### SET TASK 1
According to the annual report excerpt, what offering price per unit did the February 2013 public sale of common units have?

### EXCERPT PROVIDED

In January 2013, affiliates of privately-held EPCO, which own our general partner and approximately 37.2% of our limited partner interests, expressed their willingness to purchase at least $100 million of our common units from us during 2013 principally through our DRIP.   The investment amount for each of the first, second, third
and fourth quarters of 2013 is expected to be at least $25 million per quarter.  The first reinvestment of approximately $25 million occurred in connection with our February 2013 distribution payment.

Using the 2010 Shelf, we issued 9,200,000 common units (including an over-allotment of 1,200,000 common units) in February 2013 to the public at an offering price of $54.56 per unit.  This equity offering generated net cash proceeds of $486.6 million, which were used for general company purposes.

For additional information regarding our registration statements, see Note 13 of the Notes to Consolidated Financial Statements included under Item 8 of this annual report.

Credit Ratings

As of March 1, 2013, the investment-grade credit ratings of EPO's long-term senior unsecured debt securities were: BBB+ from Standard and Poor's; Baa2 from Moody's; and BBB from Fitch Ratings, and the credit ratings of EPO's short-term senior unsecured debt securities were: A-2 from Standard and Poor's, P-2 from Moody's and F-2 from Fitch Ratings.  EPO's credit ratings reflect only the view of a rating agency and should not be interpreted as a recommendation to buy, sell or hold any of our securities.  A credit rating can be revised upward or downward or withdrawn at any time by a rating agency, if it determines that circumstances warrant such a change.  A credit rating from one rating agency should be evaluated independently of credit ratings from other rating agencies.  The ratings from Fitch Ratings were not solicited.

Designated Units Issued in Connection with Holdings Merger

In connection with the Holdings Merger, a privately held affiliate of EPCO agreed to temporarily waive the regular quarterly cash distributions it would otherwise receive from us with respect to a certain number of our common units it owns (the "Designated Units").  The temporary distribution waiver remains in effect for five years following the closing date of the Holdings Merger, which was completed in November 2010.

### SET TASK 2
Please retype the stretch of the records from their start through the line that contains "family: Pisauridae", with both ends included.

### DATASET RECORDS

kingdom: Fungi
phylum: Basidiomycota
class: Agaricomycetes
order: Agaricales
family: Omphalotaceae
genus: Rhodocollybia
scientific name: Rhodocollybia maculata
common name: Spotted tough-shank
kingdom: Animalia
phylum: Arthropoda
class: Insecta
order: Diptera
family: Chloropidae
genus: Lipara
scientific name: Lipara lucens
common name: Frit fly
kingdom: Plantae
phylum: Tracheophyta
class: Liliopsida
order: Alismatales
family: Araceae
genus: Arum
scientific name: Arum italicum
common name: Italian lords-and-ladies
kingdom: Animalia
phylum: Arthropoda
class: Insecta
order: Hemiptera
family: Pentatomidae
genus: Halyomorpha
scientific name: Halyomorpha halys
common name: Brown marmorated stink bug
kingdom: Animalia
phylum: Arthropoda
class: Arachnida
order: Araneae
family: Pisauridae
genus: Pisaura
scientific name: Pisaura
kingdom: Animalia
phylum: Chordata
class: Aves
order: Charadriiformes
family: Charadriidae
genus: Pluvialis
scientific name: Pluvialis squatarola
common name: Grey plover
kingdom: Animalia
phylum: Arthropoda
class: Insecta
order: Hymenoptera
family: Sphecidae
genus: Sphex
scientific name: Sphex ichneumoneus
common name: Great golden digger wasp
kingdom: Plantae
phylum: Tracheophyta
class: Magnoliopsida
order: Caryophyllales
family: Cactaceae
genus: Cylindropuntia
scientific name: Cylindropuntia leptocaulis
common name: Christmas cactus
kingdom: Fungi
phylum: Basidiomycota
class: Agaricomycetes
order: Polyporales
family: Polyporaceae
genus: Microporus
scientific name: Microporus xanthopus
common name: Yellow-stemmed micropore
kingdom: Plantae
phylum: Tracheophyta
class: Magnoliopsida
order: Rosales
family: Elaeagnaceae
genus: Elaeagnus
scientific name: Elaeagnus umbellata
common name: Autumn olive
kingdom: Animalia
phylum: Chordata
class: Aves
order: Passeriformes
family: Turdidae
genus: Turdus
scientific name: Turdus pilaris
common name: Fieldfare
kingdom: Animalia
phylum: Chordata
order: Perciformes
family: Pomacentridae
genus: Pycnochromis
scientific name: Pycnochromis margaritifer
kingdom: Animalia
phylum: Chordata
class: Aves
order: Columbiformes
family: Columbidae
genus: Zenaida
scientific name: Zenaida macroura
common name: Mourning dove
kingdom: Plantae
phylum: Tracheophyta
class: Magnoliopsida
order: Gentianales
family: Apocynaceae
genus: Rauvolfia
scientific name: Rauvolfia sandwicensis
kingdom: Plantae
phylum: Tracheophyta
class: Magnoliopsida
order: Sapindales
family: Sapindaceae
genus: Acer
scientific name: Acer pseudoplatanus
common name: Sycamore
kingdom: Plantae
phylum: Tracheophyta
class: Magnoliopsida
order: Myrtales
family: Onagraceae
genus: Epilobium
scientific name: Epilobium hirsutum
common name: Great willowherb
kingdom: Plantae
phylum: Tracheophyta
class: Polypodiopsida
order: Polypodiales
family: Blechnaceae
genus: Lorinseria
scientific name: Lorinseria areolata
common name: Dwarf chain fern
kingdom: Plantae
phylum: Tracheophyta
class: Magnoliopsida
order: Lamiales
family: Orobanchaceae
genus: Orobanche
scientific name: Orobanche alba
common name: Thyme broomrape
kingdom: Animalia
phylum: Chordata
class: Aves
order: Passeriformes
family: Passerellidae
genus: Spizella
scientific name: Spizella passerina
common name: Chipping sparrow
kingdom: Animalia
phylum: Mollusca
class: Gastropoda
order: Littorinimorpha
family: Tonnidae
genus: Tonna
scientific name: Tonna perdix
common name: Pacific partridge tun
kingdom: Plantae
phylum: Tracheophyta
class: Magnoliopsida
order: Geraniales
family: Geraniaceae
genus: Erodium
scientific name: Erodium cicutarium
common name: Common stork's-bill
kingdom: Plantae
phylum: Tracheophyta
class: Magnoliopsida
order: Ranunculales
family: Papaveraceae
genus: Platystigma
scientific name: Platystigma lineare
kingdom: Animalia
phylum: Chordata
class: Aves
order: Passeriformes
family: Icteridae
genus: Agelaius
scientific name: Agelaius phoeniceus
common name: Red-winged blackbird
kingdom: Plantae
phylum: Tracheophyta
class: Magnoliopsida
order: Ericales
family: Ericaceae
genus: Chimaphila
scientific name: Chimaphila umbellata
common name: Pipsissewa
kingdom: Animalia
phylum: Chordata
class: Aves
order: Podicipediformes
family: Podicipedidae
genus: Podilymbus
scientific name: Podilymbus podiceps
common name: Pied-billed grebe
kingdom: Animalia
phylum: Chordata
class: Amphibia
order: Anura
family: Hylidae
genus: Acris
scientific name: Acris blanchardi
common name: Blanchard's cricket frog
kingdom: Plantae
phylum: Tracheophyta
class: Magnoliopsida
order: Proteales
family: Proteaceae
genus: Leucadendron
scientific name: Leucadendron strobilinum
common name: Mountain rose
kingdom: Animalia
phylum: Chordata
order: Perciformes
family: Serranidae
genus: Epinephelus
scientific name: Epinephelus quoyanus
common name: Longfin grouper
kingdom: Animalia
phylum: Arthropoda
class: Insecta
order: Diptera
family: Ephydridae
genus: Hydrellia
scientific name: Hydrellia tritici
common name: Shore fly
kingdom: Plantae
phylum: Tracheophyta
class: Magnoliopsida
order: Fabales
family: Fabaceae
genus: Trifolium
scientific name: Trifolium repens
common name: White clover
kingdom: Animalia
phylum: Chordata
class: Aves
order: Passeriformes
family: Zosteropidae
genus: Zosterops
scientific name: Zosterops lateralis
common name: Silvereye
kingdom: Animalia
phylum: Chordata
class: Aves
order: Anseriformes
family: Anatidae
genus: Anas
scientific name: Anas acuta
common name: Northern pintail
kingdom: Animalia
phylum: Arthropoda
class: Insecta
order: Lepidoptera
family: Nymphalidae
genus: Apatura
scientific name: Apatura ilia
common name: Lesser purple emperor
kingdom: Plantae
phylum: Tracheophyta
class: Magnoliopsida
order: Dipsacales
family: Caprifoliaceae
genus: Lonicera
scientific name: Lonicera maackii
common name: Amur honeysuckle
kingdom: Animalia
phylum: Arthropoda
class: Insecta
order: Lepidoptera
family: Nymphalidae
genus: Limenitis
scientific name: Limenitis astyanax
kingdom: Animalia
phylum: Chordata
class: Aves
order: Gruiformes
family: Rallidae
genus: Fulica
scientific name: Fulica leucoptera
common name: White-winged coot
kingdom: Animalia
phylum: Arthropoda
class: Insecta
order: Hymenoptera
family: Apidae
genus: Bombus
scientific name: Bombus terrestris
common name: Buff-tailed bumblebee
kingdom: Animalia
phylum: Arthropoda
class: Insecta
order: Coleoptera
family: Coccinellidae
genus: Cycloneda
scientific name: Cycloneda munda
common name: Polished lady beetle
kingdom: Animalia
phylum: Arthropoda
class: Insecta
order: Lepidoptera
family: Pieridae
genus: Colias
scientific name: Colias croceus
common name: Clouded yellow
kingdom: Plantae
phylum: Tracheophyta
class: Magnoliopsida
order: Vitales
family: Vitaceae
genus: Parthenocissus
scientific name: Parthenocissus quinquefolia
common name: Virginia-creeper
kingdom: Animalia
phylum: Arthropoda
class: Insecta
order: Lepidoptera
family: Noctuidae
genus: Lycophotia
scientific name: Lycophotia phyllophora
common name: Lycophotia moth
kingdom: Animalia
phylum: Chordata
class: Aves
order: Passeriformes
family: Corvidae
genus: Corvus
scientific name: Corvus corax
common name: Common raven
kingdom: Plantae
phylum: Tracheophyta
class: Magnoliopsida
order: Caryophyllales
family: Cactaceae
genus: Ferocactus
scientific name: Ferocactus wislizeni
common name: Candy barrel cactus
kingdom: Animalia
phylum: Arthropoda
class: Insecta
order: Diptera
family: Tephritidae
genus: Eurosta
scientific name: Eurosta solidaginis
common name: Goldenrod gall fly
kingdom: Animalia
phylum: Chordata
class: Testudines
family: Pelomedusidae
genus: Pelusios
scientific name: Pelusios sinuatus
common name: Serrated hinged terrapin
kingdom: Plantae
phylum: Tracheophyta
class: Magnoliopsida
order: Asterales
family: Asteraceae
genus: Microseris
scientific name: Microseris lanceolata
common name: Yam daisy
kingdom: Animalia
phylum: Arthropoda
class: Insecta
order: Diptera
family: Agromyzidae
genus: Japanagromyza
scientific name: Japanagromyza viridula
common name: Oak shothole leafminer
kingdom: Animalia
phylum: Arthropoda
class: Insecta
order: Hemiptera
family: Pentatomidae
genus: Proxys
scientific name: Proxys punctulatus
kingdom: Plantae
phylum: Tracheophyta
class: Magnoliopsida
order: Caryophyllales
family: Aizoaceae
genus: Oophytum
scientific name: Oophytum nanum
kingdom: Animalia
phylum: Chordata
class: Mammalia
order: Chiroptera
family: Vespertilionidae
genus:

### WRITTEN RESPONSE 1
$54.56 per unit

### WRITTEN RESPONSE 2
kingdom: Fungi
phylum: Basidiomycota
class: Agaricomycetes
order: Agaricales
family: Omphalotaceae
genus: Rhodocollybia
scientific name: Rhodocollybia maculata
common name: Spotted tough-shank
kingdom: Animalia
phylum: Arthropoda
class: Insecta
order: Diptera
family: Chloropidae
genus: Lipara
scientific name: Lipara lucens
common name: Frit fly
kingdom: Plantae
phylum: Tracheophyta
class: Liliopsida
order: Alismatales
family: Araceae
genus: Arum
scientific name: Arum italicum
common name: Italian lords-and-ladies
kingdom: Animalia
phylum: Arthropoda
class: Insecta
order: Hemiptera
family: Pentatomidae
genus: Halyomorpha
scientific name: Halyomorpha halys
common name: Brown marmorated stink bug
kingdom: Animalia
phylum: Arthropoda
class: Arachnida
order: Araneae
family: Pisauridae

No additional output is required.